Suppose we want to start another Consumer thread to pick up some of the slack of the other Consumer thread and balance things out a bit. For the moment, let’s ignore the fact that we can control the amount of work each type of Worker thread can perform. In a real-world application, we would not have that luxury. As I mentioned earlier in this chapter, Controller acts as the JMX agent for the application, but it is also itself a managed resource (i.e., an MBean). If we look at the management interface of Controller, we’ll see that there is a management operation to start new Worker threads, called createWorker( ). Figure 1-14 shows the management view of the Controller MBean and its createWorker( ) operation.

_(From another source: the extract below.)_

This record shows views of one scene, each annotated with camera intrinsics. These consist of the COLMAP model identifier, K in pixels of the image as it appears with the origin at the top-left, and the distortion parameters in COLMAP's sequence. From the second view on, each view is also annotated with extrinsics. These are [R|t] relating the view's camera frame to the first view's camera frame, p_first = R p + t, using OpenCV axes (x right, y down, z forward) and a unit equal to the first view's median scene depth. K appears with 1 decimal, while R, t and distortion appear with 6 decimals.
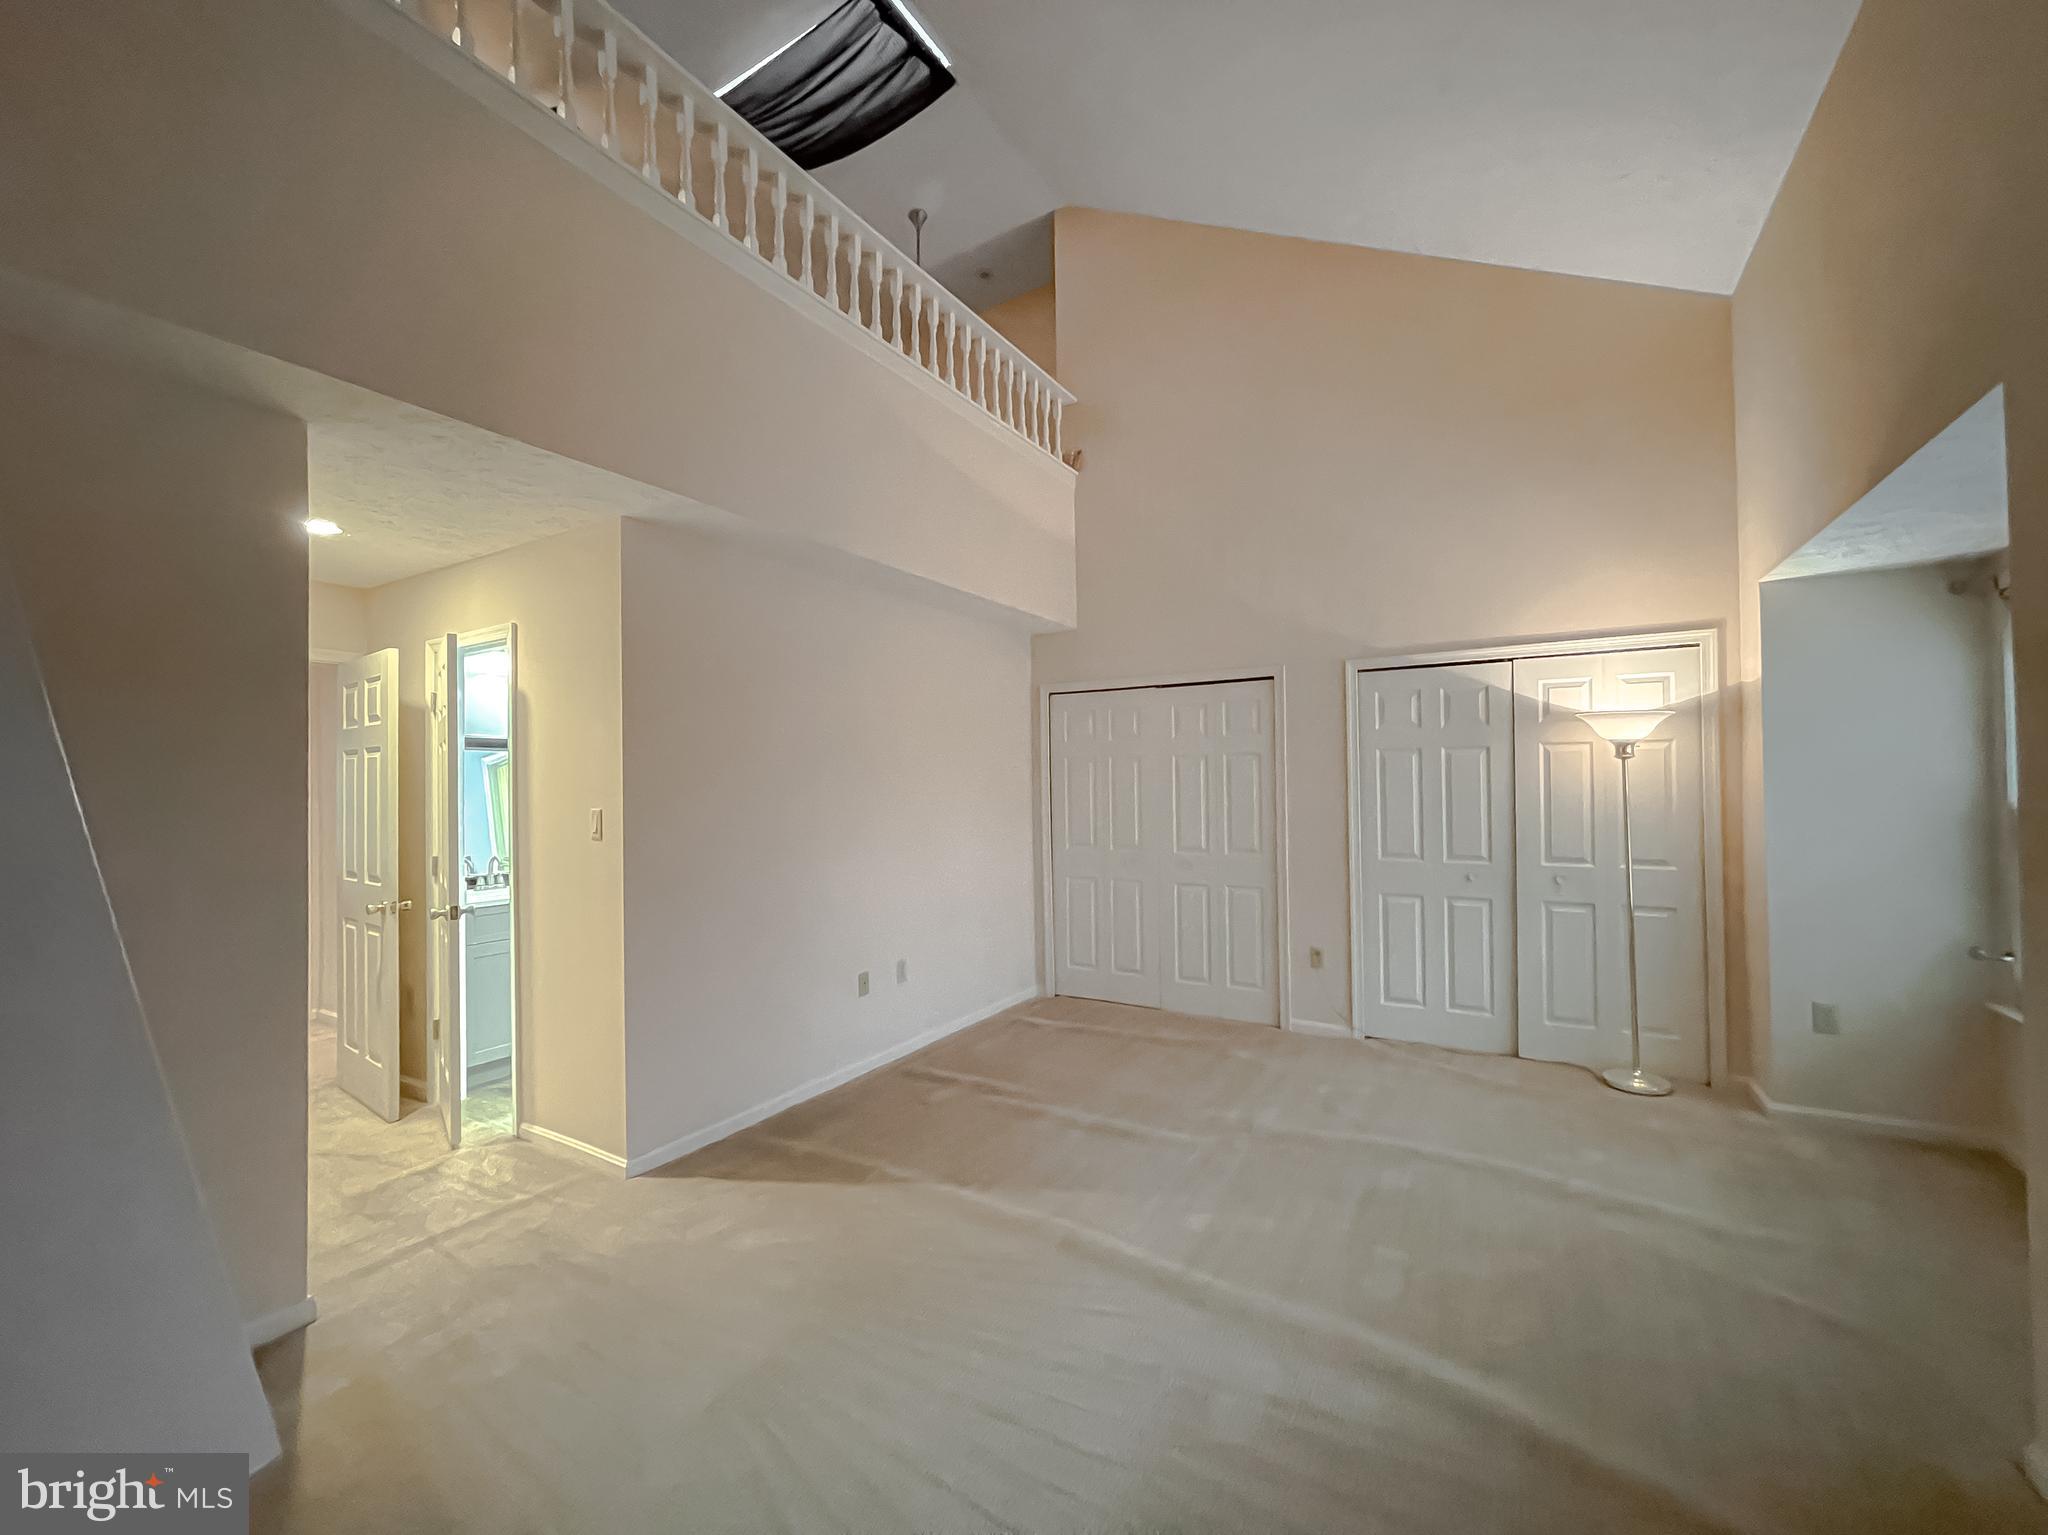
lens RADIAL K [[844.1, 0, 1024.0], [0, 844.1, 767.5], [0, 0, 1]] dist [-0.013929, 0.009663]
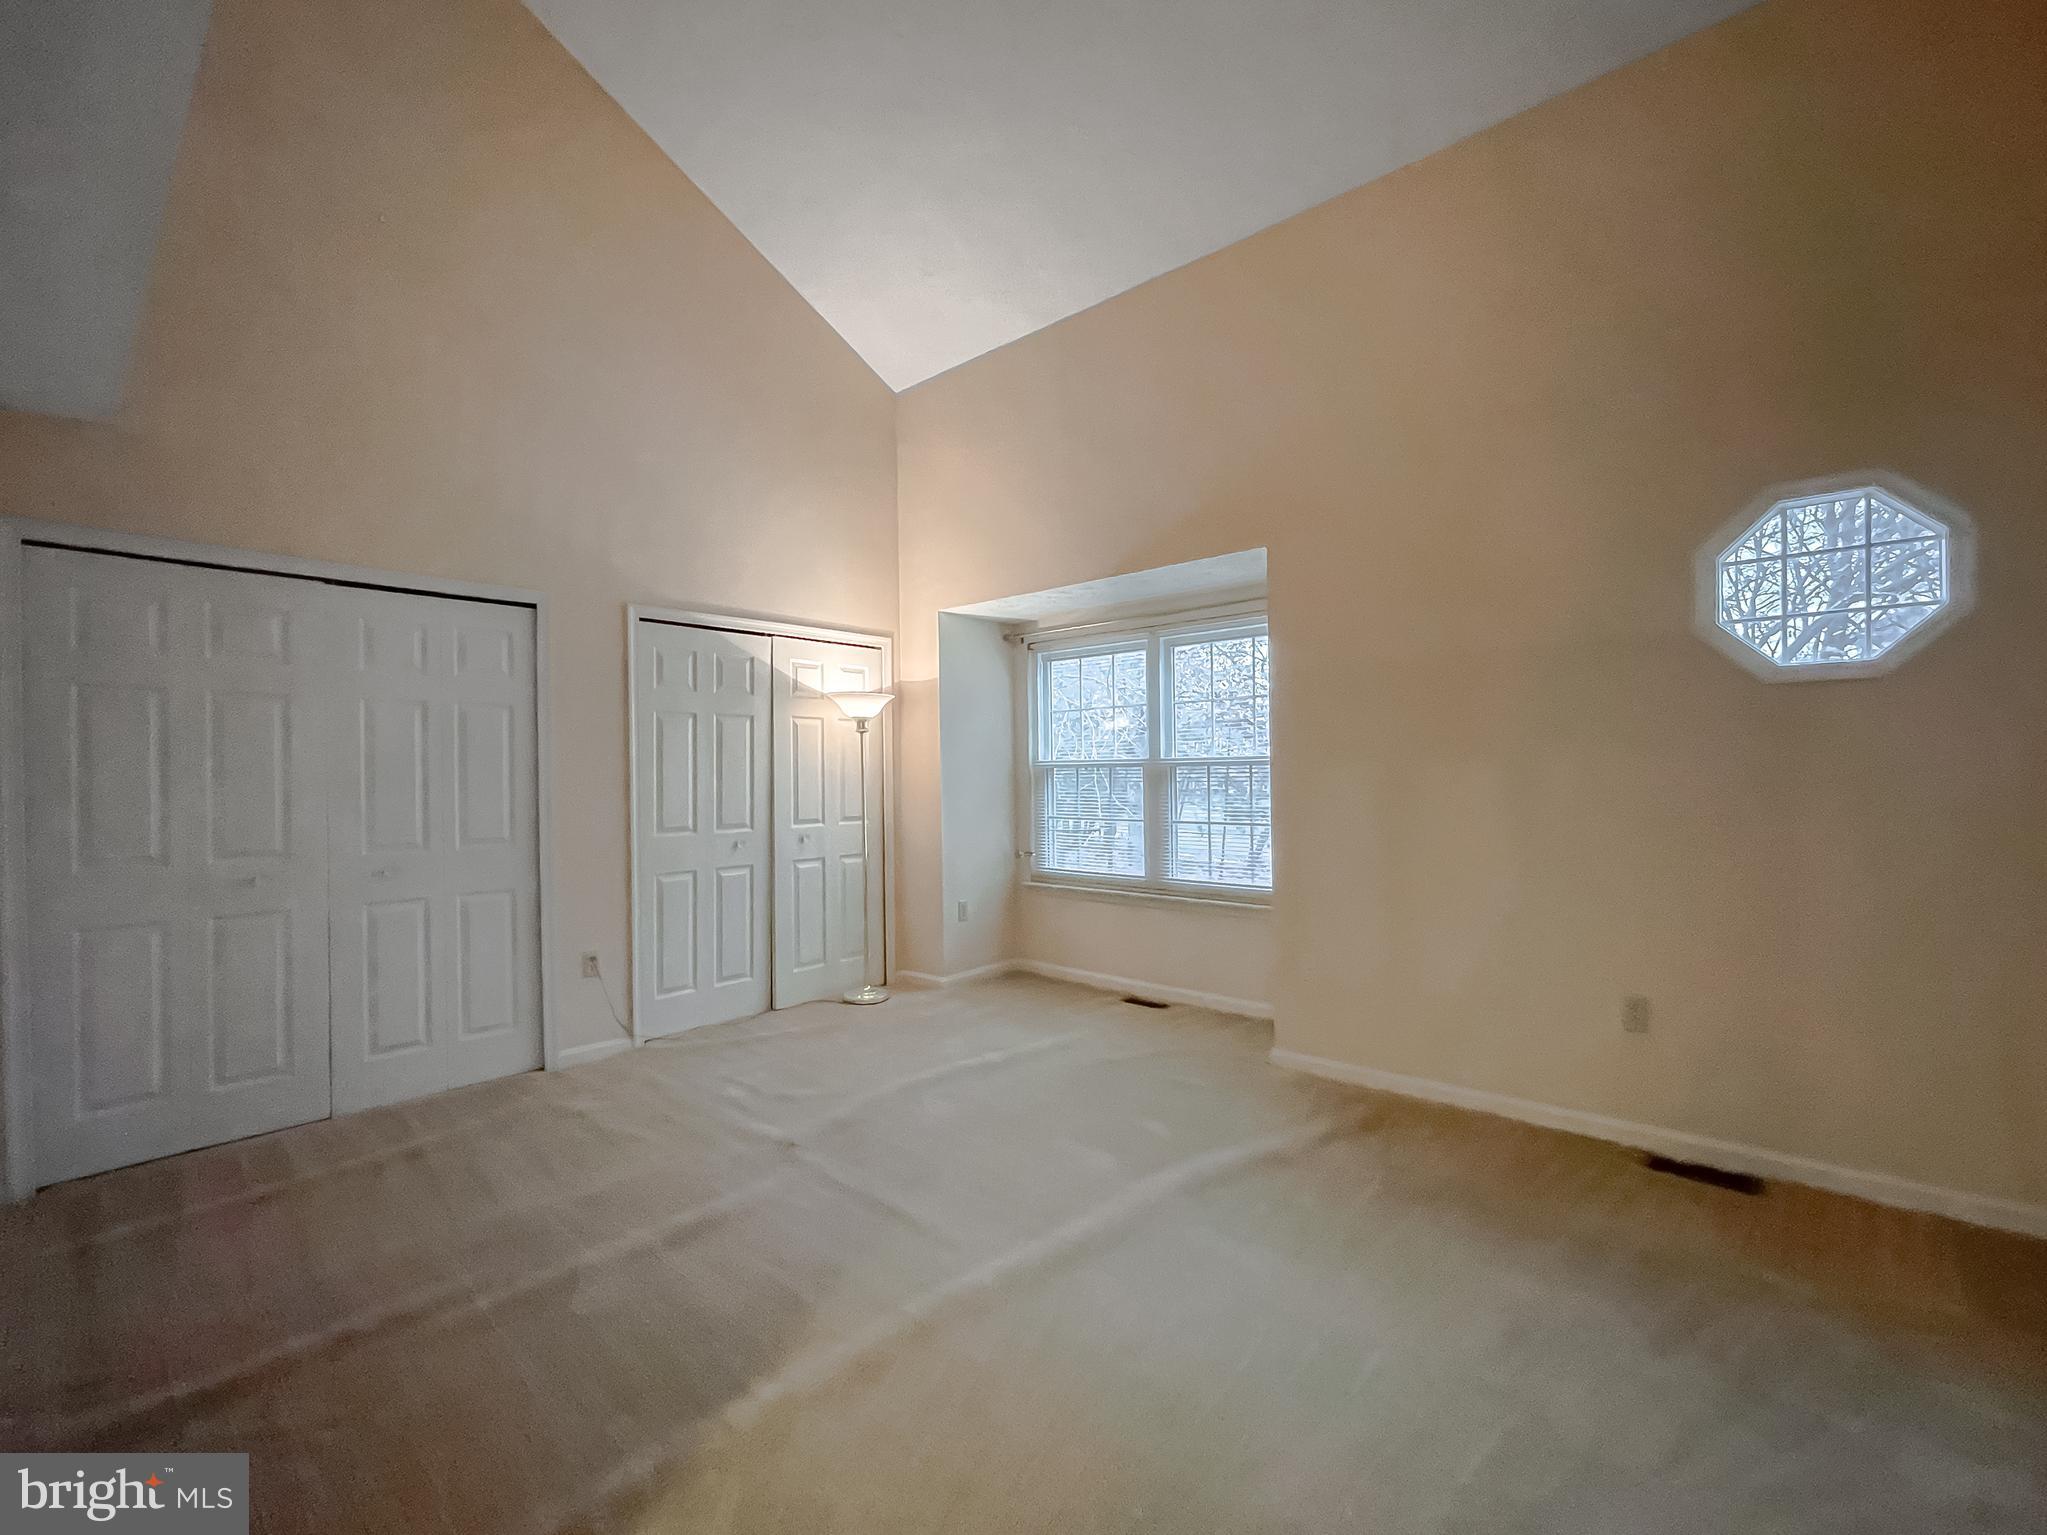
lens RADIAL K [[875.9, 0, 1016.8], [0, 875.9, 771.6], [0, 0, 1]] dist [0.000635, 0.000120]
pose [[0.184418, 0.012695, 0.982766, -0.450804], [-0.005618, 0.999914, -0.011863, 0.055183], [-0.982832, -0.003333, 0.184473, 0.502335]]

Figure 1-14. The management view of Controller showing the createWorker( ) operation

There are two parameters to createWorker( ): the first is a string that contains the worker type, and the second is the work factor that worker is to have (i.e., the number of primes calculated per unit of work). The valid values for the worker type are “Supplier” and “Consumer”. We want to create a new Consumer thread with the same work factor as the currently running Consumer thread, so we set these parameters to Consumer and 150, respectively. Once we have entered the parameters for the management operation into the text boxes, as shown in Figure 1-14, we click the createWorker button to invoke the management operation. If the operation succeeds, we will see a screen that looks like Figure 1-15.

Figure 1-15. The screen we see once createWorker( ) has successfully been invoked

We would now expect that activity in the Queue has balanced out somewhat, and we would expect to start seeing the Supplier wait, as we now have two Consumer threads at work. Figure 1-16 shows the management view of the Queue after we start the second Consumer thread.

Figure 1-16. The management view of the Queue after starting a second Consumer thread

Notice that after processing 1,013 units of work (as we see from the NumberOfItemsProcessed attribute), the Consumer threads have waited nearly 7 times as long as the Supplier thread. Through the use of management operations, we can give an operator at a management console the ability to tune our application at runtime.